**Task prompt**:
Transcribe the stretch of entries below from the line with "2023-06, Croatia: 1.4 -> 2.5" through the line with "2024-12, Luxembourg: 2.5 -> 4", exactly and with both ends included; leave out all other lines.

**Extracted entries**:
+ + + +
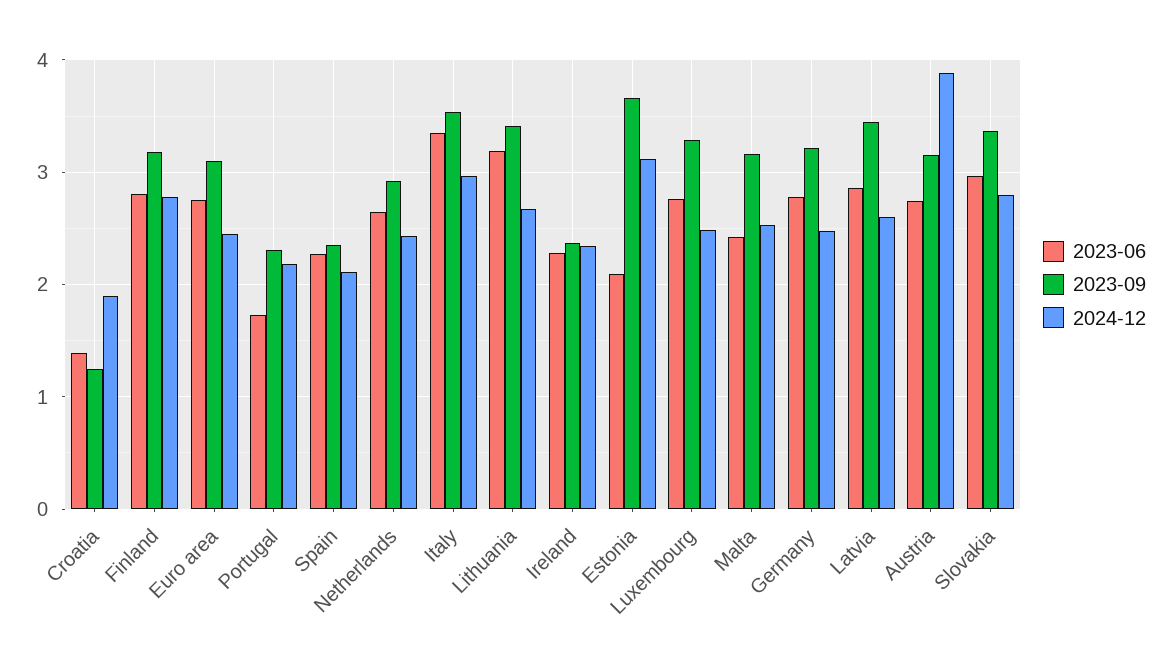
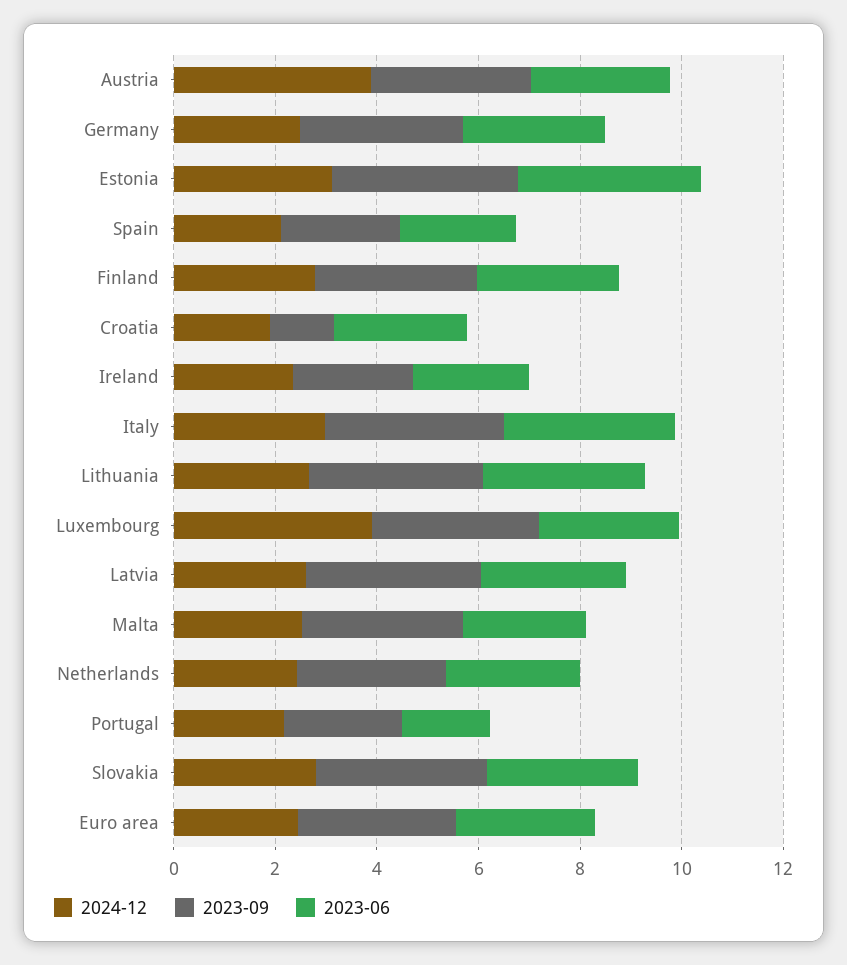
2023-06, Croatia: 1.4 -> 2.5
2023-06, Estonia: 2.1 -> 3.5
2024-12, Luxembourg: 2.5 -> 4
+ + + +
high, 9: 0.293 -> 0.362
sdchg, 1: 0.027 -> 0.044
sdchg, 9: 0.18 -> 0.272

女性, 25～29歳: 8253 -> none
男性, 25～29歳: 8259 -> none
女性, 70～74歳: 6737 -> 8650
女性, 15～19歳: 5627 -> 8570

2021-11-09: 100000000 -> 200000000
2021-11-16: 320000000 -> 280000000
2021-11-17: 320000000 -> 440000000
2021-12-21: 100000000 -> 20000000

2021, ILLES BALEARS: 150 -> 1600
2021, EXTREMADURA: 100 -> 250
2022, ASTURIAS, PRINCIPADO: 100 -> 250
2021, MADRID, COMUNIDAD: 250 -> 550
+ + + +
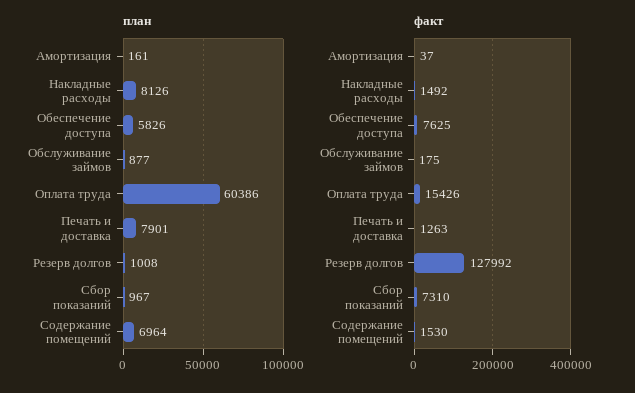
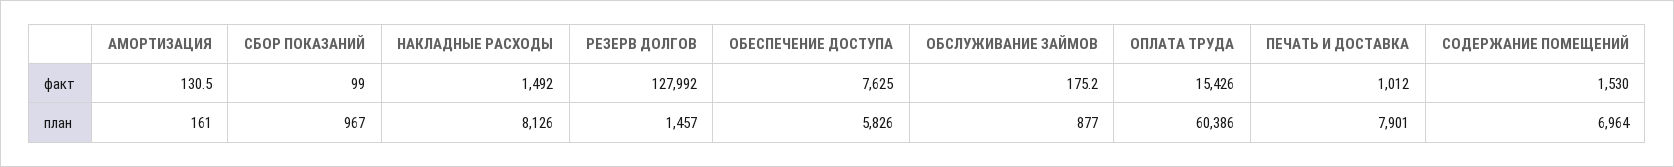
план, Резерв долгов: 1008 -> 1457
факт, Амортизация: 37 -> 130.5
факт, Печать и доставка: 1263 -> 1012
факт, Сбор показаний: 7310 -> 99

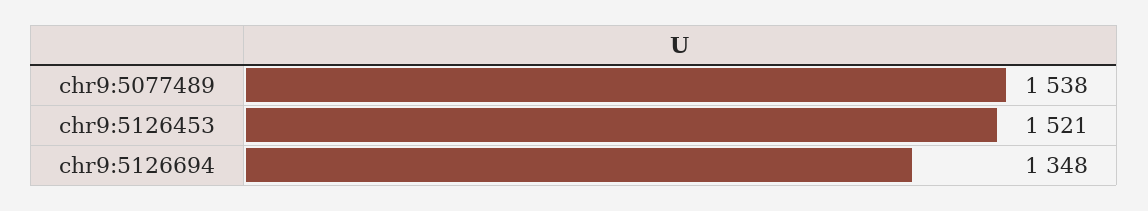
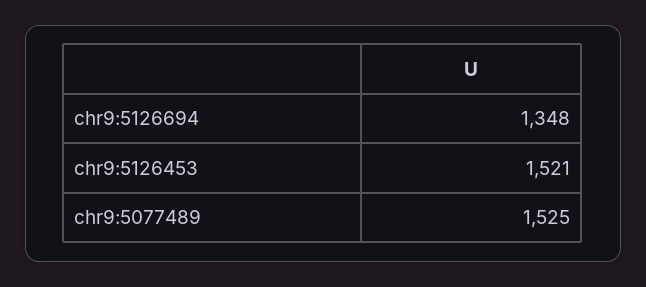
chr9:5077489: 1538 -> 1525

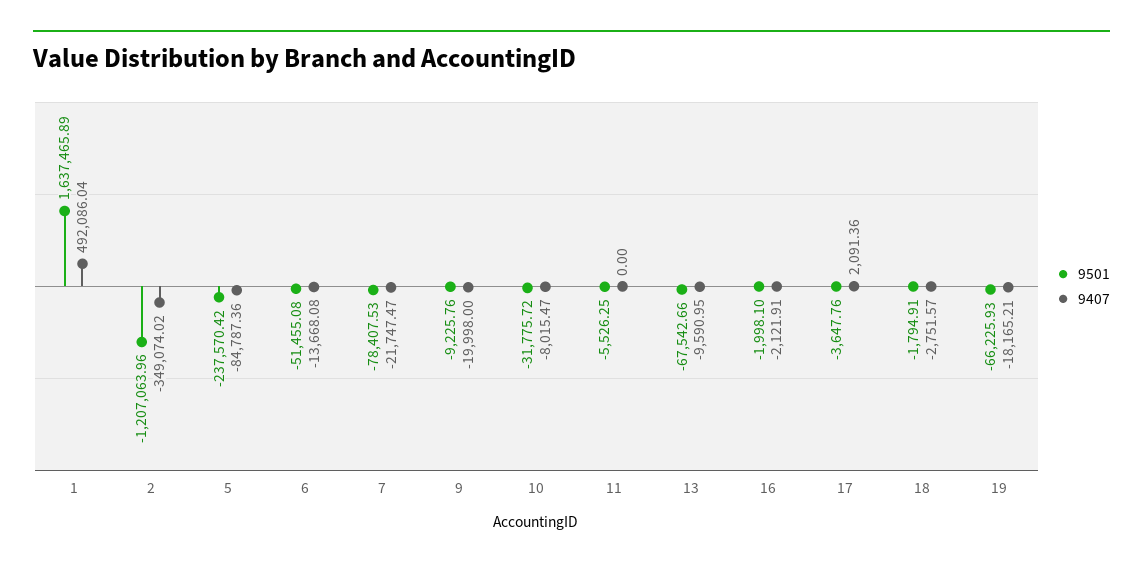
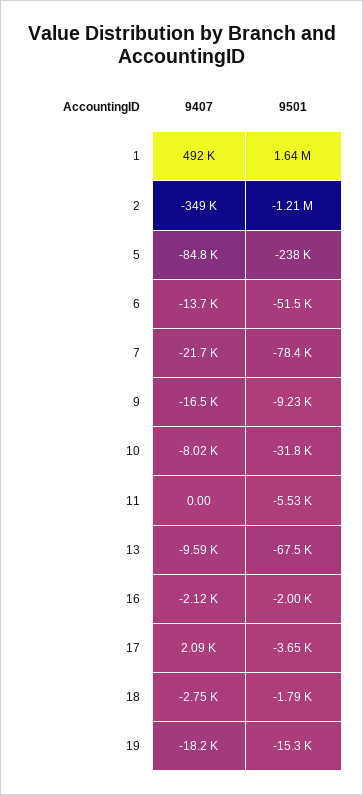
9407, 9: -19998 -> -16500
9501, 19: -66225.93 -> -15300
+ + + +
**Task response**:
2023-06, Croatia: 1.4 -> 2.5
2023-06, Estonia: 2.1 -> 3.5
2024-12, Luxembourg: 2.5 -> 4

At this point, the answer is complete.